#### [THINGS TO DO]
1. In the forum thread, give everything from "And mode.eval() is" down to "line of code." again, changing "running estimates" to "running statistics".
2. Recast the forum thread's paragraph that begins "I.e. if this inference dataset" as a short bulleted list that keeps its main points.
3. Answer these questions from the forum thread, one per line:
(a) According to the reply that begins "Yes," what does model.eval() do with the running stats?
(b) What are the parameters set to if affine was set to False?
(c) Which pretrained model does the DenseNetConv class load?

#### [SOURCE TEXT]
+---+
And mode.eval() is for setting nn.BatchNorm layers do not update the running estimates.
If I am wrong, please correct me.

Thanks in advance.

If affine was set to False these parameters are set to None as shown in this line of code.

Yes, model.eval() will not update the running stats and instead apply them.

2 Likes

Is it a huge problem if these are calculated during inference (whilst keeping all other layers frozen for feature extraction)?

If you are updating the running stats during inference, you could “leak” this inference dataset, which might be bad.
I.e. if this inference dataset is the validation or test dataset, you would then use it to “train” the model by updating the running stats of the batchnorm layers. If you call model.eval() and use these running stats afterwards on the validation/test dataset, I would see it as a data leak and would claim the model performance is biased in their favor.

1 Like

Say you extract features at only a separate inference that is directly from an pretrained ImageNet model.

For example, you extract features using ImageNet, determine the mean and std deviation from the test set mini batches and feed this feature vector into an already trained classifier layer that has not “seen” the test data.

I know this is odd, but would it be considered a data leak? I’m not sure if this is a data leak but rather perhaps a way the data normalises itself into the ImageNet feature extraction layers.

Perhaps this is wasted computation for a dataset that is not “seen” at all…

# Define feature extractor 
class DenseNetConv(torch.nn.Module):
    def __init__(self):
        super(DenseNetConv,self).__init__()
        original_model = models.densenet161(pretrained=True)
        self.features = torch.nn.Sequential(*list(original_model.children())[:-1])
        self.avgpool = nn.AdaptiveAvgPool2d(1)
        for param in self.parameters():
            param.requires_grad = False

    def forward(self, x):
        x = self.features(x)
        x = F.relu(x, inplace=True)
        x = F.avg_pool2d(x, kernel_size=7).view(x.size(0), -1)
        return x

densenet = DenseNetConv()
densenet.to(device)

classifier = nn.Linear(2208, args.num_classes)
classifier.to(device)
bestmodel = get_best_model(best)
bestmodel = torch.load(bestmodel)
classifier.load_state_dict(bestmodel['classifier'])
  

# only classifier dense layer is set to eval()
+---+
#### [STORED DATA]
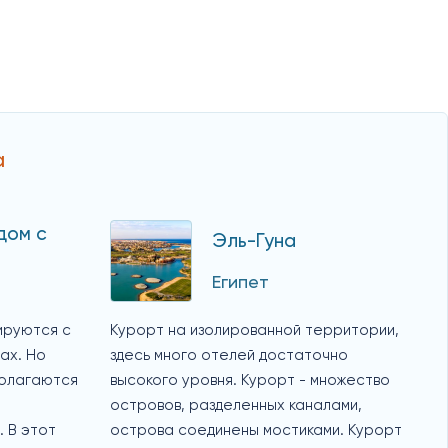
а
дом с
Эль-Гуна
Египет
ируются с
Курорт на изолированной территории,
ах. Но
здесь много отелей достаточно
полагаются
высокого уровня. Курорт - множество
островов, разделенных каналами,
 В этот
острова соединены мостиками. Курорт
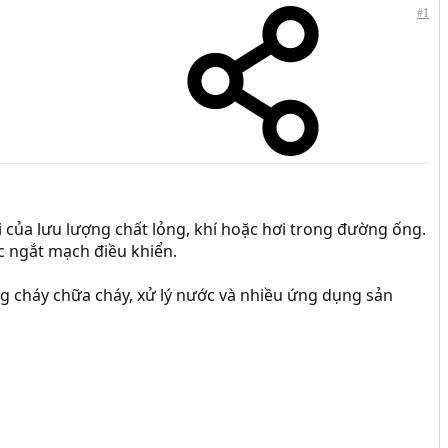
#1
ổi của lưu lượng chất lỏng, khí hoặc hơi trong đường ống.
ặc ngắt mạch điều khiển.
g cháy chữa cháy, xử lý nước và nhiều ứng dụng sản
+---+
#### [WRITTEN RESPONSES]
1.
And mode.eval() is for setting nn.BatchNorm layers do not update the running statistics.
If I am wrong, please correct me.

Thanks in advance.

If affine was set to False these parameters are set to None as shown in this line of code.

2.
- The inference dataset might be the validation or test dataset.
- Updating the batchnorm layers' running stats on it would use that dataset to "train" the model.
- Calling model.eval() and then using those running stats on the validation/test dataset would be a data leak.
- The writer would claim the model performance is then biased.

3.
(a) It does not update the running stats and instead applies them.
(b) They are set to None.
(c) It loads densenet161 with pretrained=True.